Learning to see through drawing

I’ve been told so many times that art technique doesn’t matter. It’s all about ideas. I would like to argue that ideas can come from the knowledge acquired in art training. An interesting case study for this hypothesis is the work of the 19th century artist Charles Bargues.

Bargues’ Drawing Course

Bargues is best known as the print artist who did the images for the Drawing Course. The idea of the book is that you copy a series of about 100 drawings by master artists. The book is brilliant in that each drawing introduces a new concept building on ideas presented in the one before.

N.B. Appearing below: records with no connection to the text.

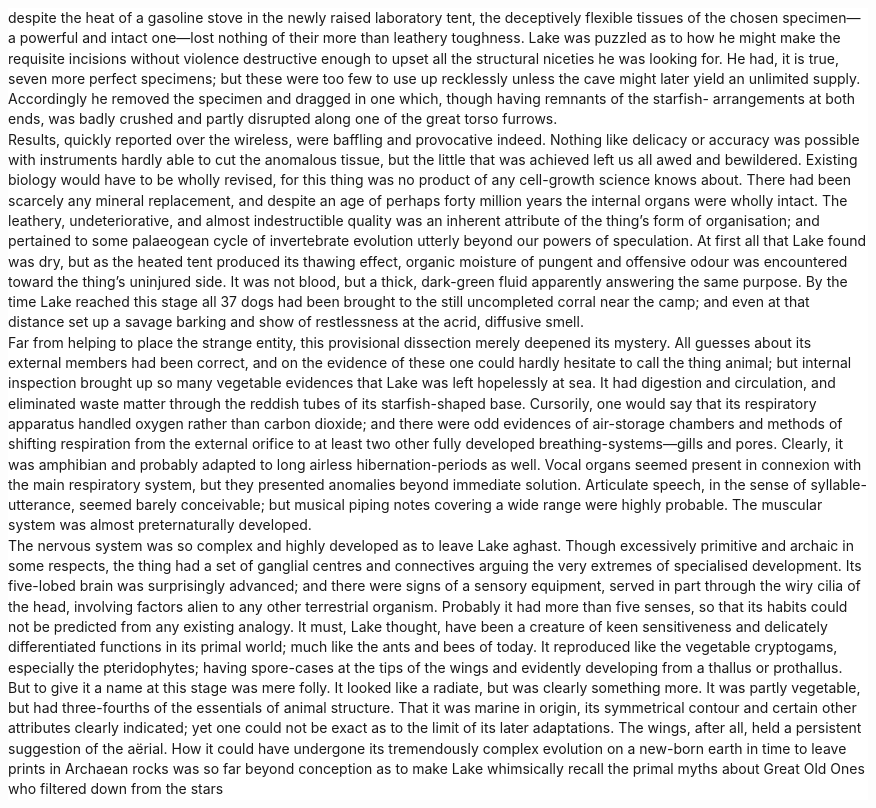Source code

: despite the heat of a gasoline stove in the newly raised laboratory tent, the
deceptively flexible tissues of the chosen specimen—a powerful and intact
one—lost nothing of their more than leathery toughness. Lake was puzzled as to
how he might make the requisite incisions without violence destructive enough
to upset all the structural niceties he was looking for. He had, it is true,
seven more perfect specimens; but these were too few to use up recklessly
unless the cave might later yield an unlimited supply. Accordingly he removed
the specimen and dragged in one which, though having remnants of the starfish-
arrangements at both ends, was badly crushed and partly disrupted along one of
the great torso furrows.  
Results, quickly reported over the wireless, were baffling and provocative
indeed. Nothing like delicacy or accuracy was possible with instruments hardly
able to cut the anomalous tissue, but the little that was achieved left us all
awed and bewildered. Existing biology would have to be wholly revised, for
this thing was no product of any cell-growth science knows about. There had
been scarcely any mineral replacement, and despite an age of perhaps forty
million years the internal organs were wholly intact. The leathery,
undeteriorative, and almost indestructible quality was an inherent attribute
of the thing’s form of organisation; and pertained to some palaeogean cycle of
invertebrate evolution utterly beyond our powers of speculation. At first all
that Lake found was dry, but as the heated tent produced its thawing effect,
organic moisture of pungent and offensive odour was encountered toward the
thing’s uninjured side. It was not blood, but a thick, dark-green fluid
apparently answering the same purpose. By the time Lake reached this stage all
37 dogs had been brought to the still uncompleted corral near the camp; and
even at that distance set up a savage barking and show of restlessness at the
acrid, diffusive smell.  
Far from helping to place the strange entity, this provisional dissection
merely deepened its mystery. All guesses about its external members had been
correct, and on the evidence of these one could hardly hesitate to call the
thing animal; but internal inspection brought up so many vegetable evidences
that Lake was left hopelessly at sea. It had digestion and circulation, and
eliminated waste matter through the reddish tubes of its starfish-shaped base.
Cursorily, one would say that its respiratory apparatus handled oxygen rather
than carbon dioxide; and there were odd evidences of air-storage chambers and
methods of shifting respiration from the external orifice to at least two
other fully developed breathing-systems—gills and pores. Clearly, it was
amphibian and probably adapted to long airless hibernation-periods as well.
Vocal organs seemed present in connexion with the main respiratory system, but
they presented anomalies beyond immediate solution. Articulate speech, in the
sense of syllable-utterance, seemed barely conceivable; but musical piping
notes covering a wide range were highly probable. The muscular system was
almost preternaturally developed.  
The nervous system was so complex and highly developed as to leave Lake
aghast. Though excessively primitive and archaic in some respects, the thing
had a set of ganglial centres and connectives arguing the very extremes of
specialised development. Its five-lobed brain was surprisingly advanced; and
there were signs of a sensory equipment, served in part through the wiry cilia
of the head, involving factors alien to any other terrestrial organism.
Probably it had more than five senses, so that its habits could not be
predicted from any existing analogy. It must, Lake thought, have been a
creature of keen sensitiveness and delicately differentiated functions in its
primal world; much like the ants and bees of today. It reproduced like the
vegetable cryptogams, especially the pteridophytes; having spore-cases at the
tips of the wings and evidently developing from a thallus or prothallus.  
But to give it a name at this stage was mere folly. It looked like a radiate,
but was clearly something more. It was partly vegetable, but had three-fourths
of the essentials of animal structure. That it was marine in origin, its
symmetrical contour and certain other attributes clearly indicated; yet one
could not be exact as to the limit of its later adaptations. The wings, after
all, held a persistent suggestion of the aërial. How it could have undergone
its tremendously complex evolution on a new-born earth in time to leave prints
in Archaean rocks was so far beyond conception as to make Lake whimsically
recall the primal myths about Great Old Ones who filtered down from the stars
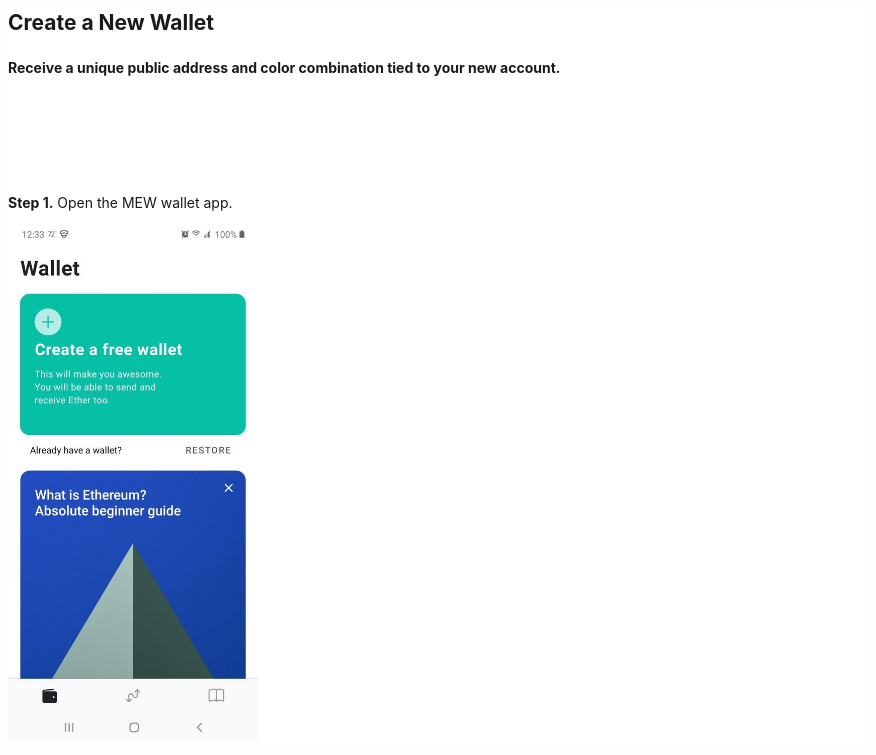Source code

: ## **Create a New Wallet**

#### **Receive a unique public address and color combination tied to your new account.**

<br>
<br>
<br>
<br>

**Step 1.** Open the MEW wallet app.

<img src="/images/posts/mewconnect/mcreate1.jpg" alt="Image of MEW wallet 'Create wallet' page" style="max-width: 250px;" />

Bargues did not do the initial drawings but he copied them to make lithograph prints. He’s considered the first student of the course.

How Bargues Art Changed

The image above is from the Harold Speed book, The Practice and Science of Drawing. It illustrates drawing what we know  (A) verses what we see (B). Beginner artists always struggle to let go of their conceptual understanding of the world and to actually look at the subject.

If we look at Bargues’ early work we see an artist who is producing the worst kind of orientalist art (large sense). Here is a First Nations women clearly not drawn from life presented as object of desire.

She is an idea, or a crude fantasy. After completing the Drawing Course project (which took over a year). The artist’s work changed dramatically.

Not only is his work technically more interesting but he’s now presenting a much more complex image of beauty and other cultures. Unlike his fantasy girl these images are done from life. He has seen a Mosque and seen men in the act of praying. From this lived experience he gives us a beautiful image of a spiritual moment.

Art’s biggest lesson is that we are naturally bad at observing. So much of how we see the world is based on preconceived ideas. Art forces us to challenge those ideas by really looking at the world.